Le nouveau lauréat du prix Charlemagne Martin Schulz le sait : il faut “ouvrir les portes et les fenêtres de la maison Europe”, de manière que la communication y circule en vue, sinon de la communion, au moins de l’union responsable, de l’unité respectueuse et d’une accueillante liberté.
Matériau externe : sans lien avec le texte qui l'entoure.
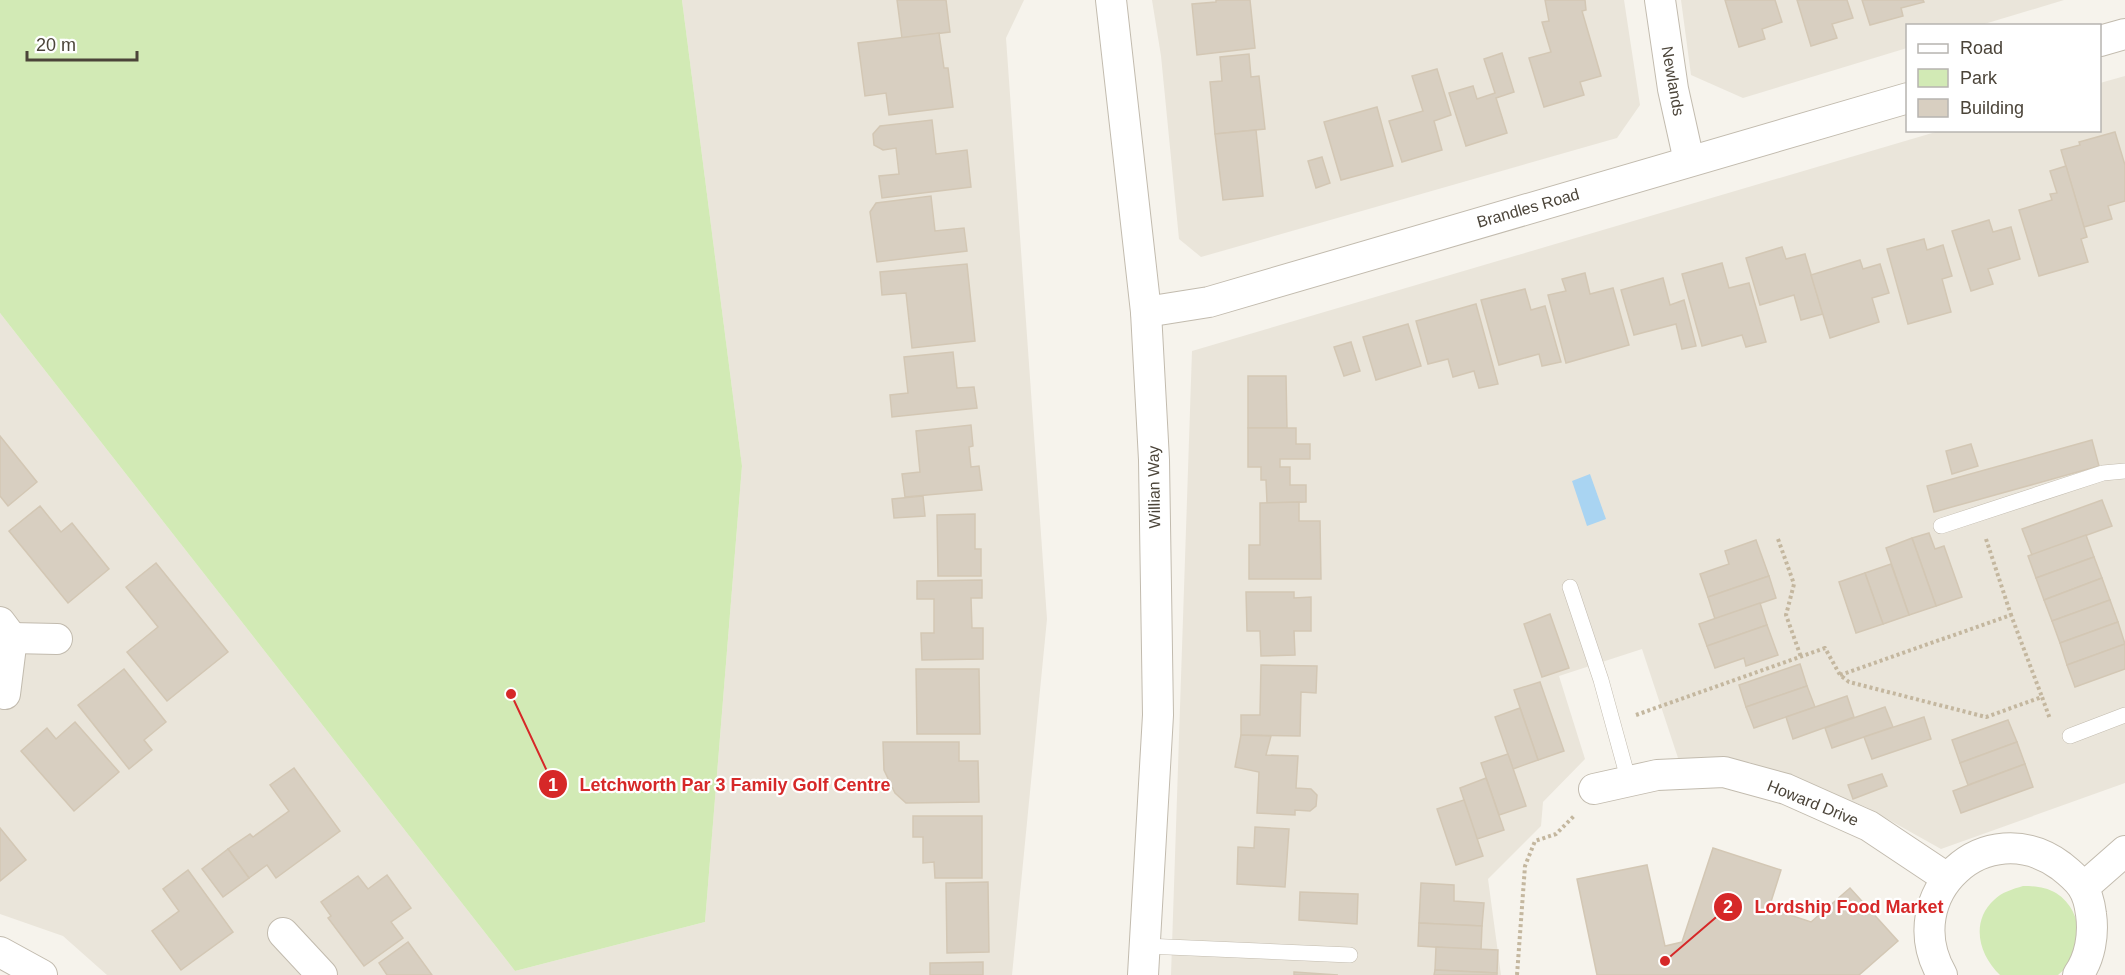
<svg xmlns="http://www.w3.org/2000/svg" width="2125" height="975" viewBox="0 0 2125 975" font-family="Arial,sans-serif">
  <rect width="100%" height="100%" fill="#f6f3ec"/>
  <!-- residential -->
  <g fill="#eae5da">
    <polygon points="682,0 1024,0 1006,38 1047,619 1012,975 107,975 63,936 0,914 0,313 515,971 705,922 742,466"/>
    <polygon points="1152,0 1624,0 1640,105 1617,138 1201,257 1179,239 1161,56"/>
    <polygon points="1681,0 2064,0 1981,25 1908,26 1907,48 1743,98 1691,75"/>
    <polygon points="2125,76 2125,783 1941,849 1866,807 1749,762 1680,764 1642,649 1559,676 1585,759 1543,802 1541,826 1488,879 1501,975 1171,975 1192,351 1939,131 2100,130 2100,83"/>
  </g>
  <!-- green -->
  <g fill="#d2eab5">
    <polygon points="0,0 682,0 742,466 705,922 515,971 0,313"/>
    <path d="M 2023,886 C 2035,886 2046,887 2056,893 C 2086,912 2084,955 2058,975 L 2000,975 C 1979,955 1970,922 1994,900 C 2002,892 2013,889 2023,886 Z"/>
  </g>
  <!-- water -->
  <polygon fill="#a9d4f2" points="1590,474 1606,519 1587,526 1572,481"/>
  <!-- building -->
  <g fill="#d8cfc1" stroke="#d3c7b4" stroke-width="1.5">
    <polygon points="897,0 946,0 950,32 902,38"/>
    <polygon points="1216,0 1250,0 1255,48 1197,55 1192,4 1216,2"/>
    <polygon points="1545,0 1585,0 1586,10 1582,11 1601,76 1580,82 1584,95 1544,107 1529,58 1551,52 1542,22 1549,21"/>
    <polygon points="1725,0 1775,0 1782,22 1762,29 1765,39 1739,47"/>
    <polygon points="1797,0 1847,0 1853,18 1832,24 1837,38 1811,46"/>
    <polygon points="1862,0 1923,0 1924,2 1901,8 1903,16 1870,25"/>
    <polygon points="939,33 944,68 948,68 953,107 889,115 886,93 865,96 858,43"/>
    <polygon points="1502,53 1514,92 1496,98 1507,133 1466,146 1449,93 1473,86 1477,99 1495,93 1484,59"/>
    <polygon points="1249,54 1251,77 1259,76 1265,129 1215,134 1210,82 1222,81 1220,57"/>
    <polygon points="1437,69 1451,115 1434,121 1442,150 1402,162 1389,121 1423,111 1412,76"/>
    <polygon points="1377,107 1393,166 1341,180 1324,122"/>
    <polygon points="932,120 936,154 967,150 971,187 882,198 879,176 899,174 896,148 883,150 874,145 873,134 880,126"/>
    <polygon points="1256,130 1263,196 1223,200 1215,134"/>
    <polygon points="2115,132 2125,165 2125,201 2108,206 2112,219 2084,227 2061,150 2080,145 2079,142"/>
    <polygon points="1322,157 1330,183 1316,188 1308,161"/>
    <polygon points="2066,166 2087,237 2081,239 2088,262 2039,276 2019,210 2052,200 2050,194 2057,193 2050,171"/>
    <polygon points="931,196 935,231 964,228 967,251 877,262 870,212 876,203"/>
    <polygon points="1989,220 1993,232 2011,227 2020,259 1988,269 1993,284 1971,291 1952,231"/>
    <polygon points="1924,239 1927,250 1943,245 1952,276 1942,279 1951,312 1908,324 1887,249"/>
    <polygon points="1782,247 1786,259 1805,254 1823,314 1801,320 1794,295 1760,305 1746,258"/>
    <polygon points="1860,260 1863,269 1880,264 1889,293 1872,298 1879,322 1830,338 1811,275"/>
    <polygon points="1722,263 1729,288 1749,283 1766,342 1746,347 1742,335 1702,346 1682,274"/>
    <polygon points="967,264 975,341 912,348 906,293 882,295 880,272"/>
    <polygon points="1585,273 1590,294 1613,288 1629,345 1566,363 1548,295 1566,291 1562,279"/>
    <polygon points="1663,278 1670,305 1684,300 1696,346 1682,349 1676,324 1634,335 1621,290"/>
    <polygon points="1525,289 1531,310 1545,306 1561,362 1542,366 1539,354 1499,365 1481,300"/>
    <polygon points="1476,304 1498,384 1479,388 1474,371 1453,377 1448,359 1428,364 1416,321"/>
    <polygon points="1408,324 1421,366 1376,380 1363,337"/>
    <polygon points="1351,342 1360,371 1344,376 1334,347"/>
    <polygon points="953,352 957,388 974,387 977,408 892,417 890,395 908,393 904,357"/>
    <polygon points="1248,376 1286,376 1287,428 1248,428"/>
    <polygon points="971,425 973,446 969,447 971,467 979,466 982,490 905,497 902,474 920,472 916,431"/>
    <polygon points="1248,428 1296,428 1296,444 1310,444 1310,459 1280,459 1280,467 1290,467 1290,485 1306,485 1306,502 1267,503 1266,480 1261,480 1261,467 1248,467"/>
    <polygon points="0,436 37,482 8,506 0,496"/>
    <polygon points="2092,440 2099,466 1934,512 1927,486"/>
    <polygon points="1971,444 1978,466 1952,474 1946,451"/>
    <polygon points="923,496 925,516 894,518 892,499"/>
    <polygon points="2102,500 2112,526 2032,555 2022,529"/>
    <polygon points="1299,502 1299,521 1320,521 1321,579 1249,579 1249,545 1260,545 1260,503"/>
    <polygon points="40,506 61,532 72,523 109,569 68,603 9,531"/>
    <polygon points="975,514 975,549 981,549 981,576 938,576 937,515"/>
    <polygon points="1929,533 1935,549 1944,546 1962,597 1936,606 1912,538"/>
    <polygon points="2086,535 2094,557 2036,578 2028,556"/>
    <polygon points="1912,538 1936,606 1909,615 1886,548"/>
    <polygon points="1756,540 1769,576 1708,597 1700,574 1729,564 1725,551"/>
    <polygon points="2094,557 2102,578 2044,600 2036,578"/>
    <polygon points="156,563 228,652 167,701 127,652 158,627 126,587"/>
    <polygon points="1891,564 1909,615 1883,624 1865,573"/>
    <polygon points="1865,573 1883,624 1856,633 1839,582"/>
    <polygon points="1769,576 1776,598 1715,619 1708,597"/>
    <polygon points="2102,578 2110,600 2052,621 2044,600"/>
    <polygon points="982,580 982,598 971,598 972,628 983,628 983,659 922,660 921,633 934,633 934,599 917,599 917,581"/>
    <polygon points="1246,592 1294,592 1294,598 1311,597 1311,631 1294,631 1295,655 1261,656 1260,631 1247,631"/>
    <polygon points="2110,600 2118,622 2060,643 2052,621"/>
    <polygon points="1760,603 1767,625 1707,646 1699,624"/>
    <polygon points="1550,614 1569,668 1542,677 1524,624"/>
    <polygon points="2118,622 2125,644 2067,665 2060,643"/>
    <polygon points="1767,625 1778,655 1746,666 1744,658 1715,668 1707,646"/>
    <polygon points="2125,644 2125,669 2075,687 2067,665"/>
    <polygon points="1800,664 1807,686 1746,707 1739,685"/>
    <polygon points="1261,665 1317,666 1316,693 1301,692 1300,736 1241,735 1241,715 1260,715"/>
    <polygon points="124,669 166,722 144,740 152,750 129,769 78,705"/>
    <polygon points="916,669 979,669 980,734 917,734"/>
    <polygon points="1540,682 1564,751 1538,760 1514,690"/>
    <polygon points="1807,686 1815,707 1754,728 1746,707"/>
    <polygon points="1847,696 1854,717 1793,739 1786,717"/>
    <polygon points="1885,707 1893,727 1832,748 1825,728"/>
    <polygon points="1520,708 1538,760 1513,769 1495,717"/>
    <polygon points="1924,717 1931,739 1872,759 1864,737"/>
    <polygon points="2008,720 2017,742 1960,763 1952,740"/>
    <polygon points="75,722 119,772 74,811 21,751 47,728 56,739"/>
    <polygon points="1241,735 1271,736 1266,755 1298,756 1296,788 1311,789 1317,795 1316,806 1310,811 1295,810 1295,815 1257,813 1259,772 1235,767"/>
    <polygon points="883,742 959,742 959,761 978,761 979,802 906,803 895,793 884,770"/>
    <polygon points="2017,742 2025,764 1968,785 1960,763"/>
    <polygon points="1508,754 1526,806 1499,815 1481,763"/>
    <polygon points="2025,764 2033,787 1961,813 1953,791"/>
    <polygon points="294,768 340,831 276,878 267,865 249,878 228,849 250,834 253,837 289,811 270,785"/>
    <polygon points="1882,774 1887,786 1853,799 1848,785"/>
    <polygon points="1486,778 1504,830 1477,839 1460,788"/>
    <polygon points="1464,800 1483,856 1456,865 1437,809"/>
    <polygon points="913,816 982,816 982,878 935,878 934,862 923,863 923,837 913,837"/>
    <polygon points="1255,827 1289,829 1285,887 1237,884 1238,847 1254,848"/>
    <polygon points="0,828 26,860 0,881"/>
    <polygon points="1713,848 1781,870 1769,908 1811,922 1850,888 1898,941 1859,975 1597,975 1577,879 1647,865 1665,946 1682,942"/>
    <polygon points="228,849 249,878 223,897 202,869"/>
    <polygon points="188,870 233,932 181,970 152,931 179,911 163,889"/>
    <polygon points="387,875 411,908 391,922 403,938 364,966 328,918 331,916 321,902 358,876 368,889"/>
    <polygon points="988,882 989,952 947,953 946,883"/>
    <polygon points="1421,883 1454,885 1454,901 1484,903 1482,926 1419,923"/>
    <polygon points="1300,892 1358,894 1357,924 1299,920"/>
    <polygon points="1419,923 1482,926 1481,950 1418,946"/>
    <polygon points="408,942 432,975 387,975 379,963"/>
    <polygon points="1436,947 1498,950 1497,973 1435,970"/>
    <polygon points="983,962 983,975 930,975 930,963"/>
    <polygon points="1435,970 1497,973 1497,975 1434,975"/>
    <polygon points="1294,972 1338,975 1294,975"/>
  </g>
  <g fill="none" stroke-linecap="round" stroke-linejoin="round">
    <defs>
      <g id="service">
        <polyline points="1941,526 2103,473 2125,471"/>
        <polyline points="1570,587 1601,680 1629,782"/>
        <polyline points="2070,736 2125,715"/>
        <polyline points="1145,946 1350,955"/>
      </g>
      <g id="minor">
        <polyline points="1111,0 1146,312 1154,460 1158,715 1143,975"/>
        <polyline points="1660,0 1673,89 1689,161"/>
        <polyline points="2100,41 2125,34"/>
        <polyline points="1146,312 1209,302 1908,98"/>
        <polyline points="0,622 12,638 5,694"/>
        <polyline points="12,638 57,639"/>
        <polyline points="1594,789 1657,775 1724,772 1786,789 1869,826 1947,878"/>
        <polyline points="2084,887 2125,851"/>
        <polyline points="283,933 322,975"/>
        <polyline points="0,952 42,975"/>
        <path d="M 1942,975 C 1896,895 1986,811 2061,866 C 2080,881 2088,889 2091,914 C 2094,935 2090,958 2078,975"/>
      </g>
    </defs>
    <!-- service casing -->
    <use href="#service" stroke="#c2bbae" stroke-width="16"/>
    <!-- minor casing -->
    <use href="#minor" stroke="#c2bbae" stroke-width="32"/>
    <!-- path -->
    <g stroke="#c4b79f" stroke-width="4" stroke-dasharray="3 3" stroke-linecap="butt">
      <polyline points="1778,539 1794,584 1786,615 1801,657"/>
      <polyline points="1986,539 2011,615"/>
      <polyline points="1840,675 2011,615 2042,697"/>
      <polyline points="1636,715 1825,648 1840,675 1849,682 1986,717 2042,697 2050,719"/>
      <polyline points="1517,975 1525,866 1535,841 1556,834 1574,816"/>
    </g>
    <!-- service -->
    <use href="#service" stroke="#fff" stroke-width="15"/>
    <!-- minor -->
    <use href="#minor" stroke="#fff" stroke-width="30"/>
  </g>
  <g text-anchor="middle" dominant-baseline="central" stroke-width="4.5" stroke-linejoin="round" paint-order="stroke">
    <!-- street labels -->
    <g font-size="16" fill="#4b4439" stroke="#fff">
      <text transform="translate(1673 81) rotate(80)">Newlands</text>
      <text transform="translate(1528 208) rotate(-16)">Brandles Road</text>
      <text transform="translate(1154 487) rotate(-91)">Willian Way</text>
      <text transform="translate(1813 803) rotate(22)">Howard Drive</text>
    </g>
  </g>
  <!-- callouts -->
  <path fill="none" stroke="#d62828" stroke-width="2" d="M511 694L553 784M1665 961L1728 907"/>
  <g fill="#d62828" stroke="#fff" stroke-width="2">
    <circle cx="511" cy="694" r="6"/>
    <circle cx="1665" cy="961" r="6"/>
    <circle cx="553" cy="784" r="15"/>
    <circle cx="1728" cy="907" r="15"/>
  </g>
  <g font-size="18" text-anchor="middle" font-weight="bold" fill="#fff">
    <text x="553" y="791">1</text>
    <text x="1728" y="913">2</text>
  </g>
  <g font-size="18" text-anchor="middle" font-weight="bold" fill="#d62828" stroke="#fff" stroke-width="4.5" stroke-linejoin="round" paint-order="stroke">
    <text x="735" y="791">Letchworth Par 3 Family Golf Centre</text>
    <text x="1849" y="913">Lordship Food Market</text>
  </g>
  <!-- legend -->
  <rect x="1906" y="24" width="195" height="108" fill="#ffffff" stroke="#b7b4b0" stroke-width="1.5"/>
  <rect x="1918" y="44" width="30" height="9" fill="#ffffff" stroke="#b7b4b0" stroke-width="1.5"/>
  <text x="1960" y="54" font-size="18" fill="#4b4439">Road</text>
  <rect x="1918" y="69" width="30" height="18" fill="#d2eab5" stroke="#b7b4b0" stroke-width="1.5"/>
  <text x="1960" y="84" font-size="18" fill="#4b4439">Park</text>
  <rect x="1918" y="99" width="30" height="18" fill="#d8cfc1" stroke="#b7b4b0" stroke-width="1.5"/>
  <text x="1960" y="114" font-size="18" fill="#4b4439">Building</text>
  <!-- scale -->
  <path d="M27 51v9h110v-9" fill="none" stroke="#4b4439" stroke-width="3"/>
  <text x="36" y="51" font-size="18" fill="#4b4439" stroke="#ffffff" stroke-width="4.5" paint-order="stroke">20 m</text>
</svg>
Saurons-nous parcourir ce monde tout en y créant – sous le regard de Marie, avec les yeux d’Europe, le cœur battant de jeunesse, de promesse et de tendresse ? En tout cas, les merveilles qui nous sont confiées nous regardent !

4 Replies to “Europe… nous regarde.

    1. Mais Europe implique l’urgente prospective plutôt qu’une rétrospective dérisoire, n’est-ce pas ? Il faut donc surtout continuer, avec l’Eurojournalis(e), avec Mediapart, avec les professeurs de Lettres classiques, avec tant d’autres observateurs-inventeurs, de résister par l’humour et la vigilance à l’aveuglement qui menace sourdement jusqu’au visage de l’humanité, en Occident comme au Levant !

    1. Merci, et d’autant plus d’accord pour y réfléchir que je viens de jouer à saute-frontières du côté de la fondation Beyeler ! A bientôt.